Please place any extended discussion of the topic here.

Well but first the code has to be fixed, yes? What I'm thinking is, find if it's possible to determine if the link is in the "See also" section. I would think it would be, simply by parsing the page text for the string "==See also==" (and close variants) and taking it from there (more parsing would be required which I won't describe here). I'm betting this is possible, and looking into it is on my list.

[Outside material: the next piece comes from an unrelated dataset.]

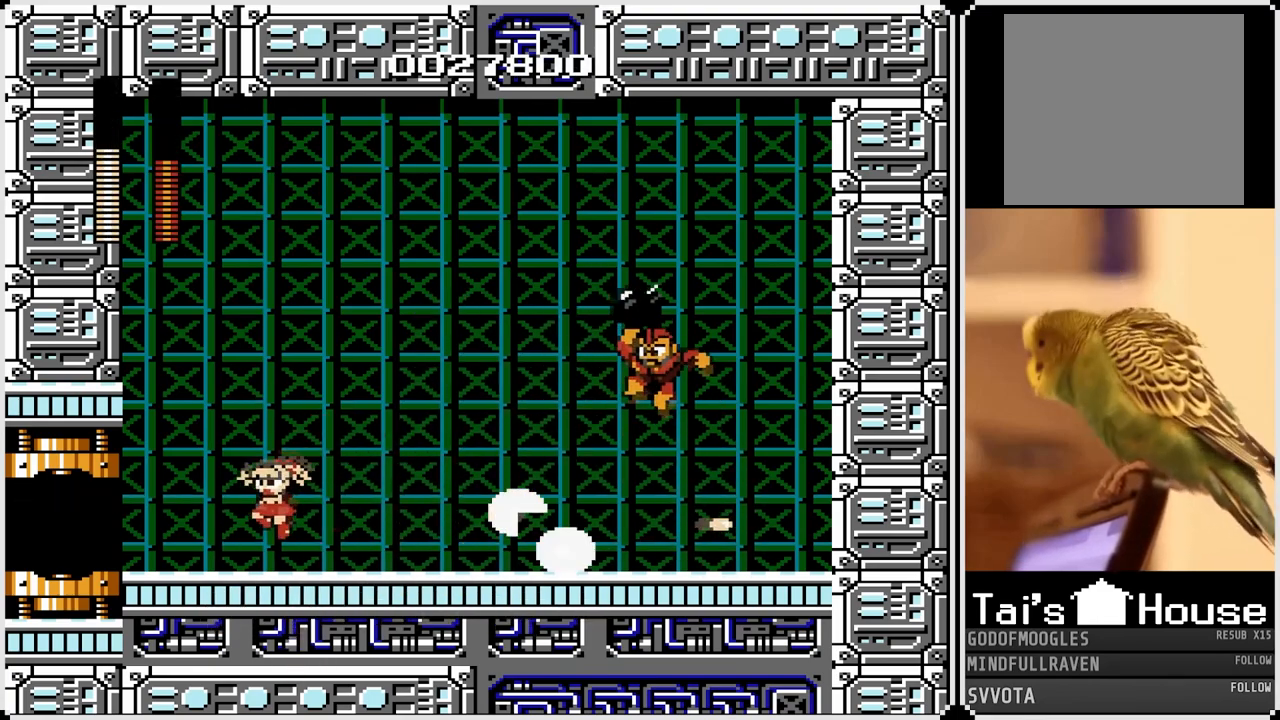
{"buttons": [], "left_stick": "center", "right_stick": "center", "events": [[100, "DPAD_LEFT", "up"], [100, "DPAD_RIGHT", "down"], [150, "CROSS", "down"], [183, "SQUARE", "down"], [250, "CROSS", "up"], [300, "SQUARE", "up"], [383, "DPAD_RIGHT", "up"]]}
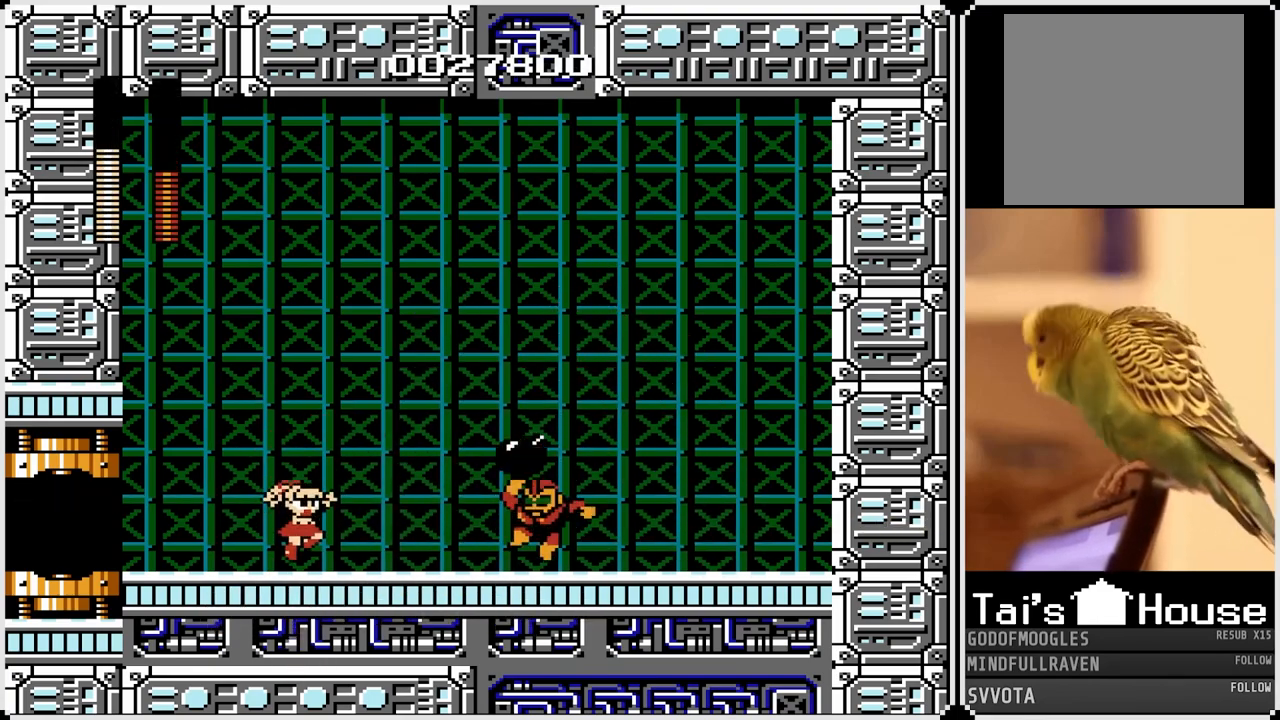
{"buttons": [], "left_stick": "center", "right_stick": "center", "events": [[283, "CROSS", "down"], [300, "SQUARE", "down"], [383, "CROSS", "up"], [417, "SQUARE", "up"]]}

(What I would then further propose, as relief for the Disambiguation folks who I gather are faced with a firehose of links to disambiguation beyond human capacity to deal with is, is to simply unlink all links to disambig pages that are not in the "See also" section or in a hatnote (and probably some other appropriate places I haven't thought of). I honestly can't think of many cases where a link to a disambig page is useful in the in the body of an article. But suppose there are. Suppose 2% of the links to disambig pages in the body text of articles are intended and appropriate. Well sometimes you have have jettison cargo to right the ship. If the alternative is breakdown, failure, human burnout, falling years behind, and so forth... would we rather fail? And adding a little symbol that means "I truly did intend to link to a disambig page here" or whatever, while not a perfect solution, would help some.)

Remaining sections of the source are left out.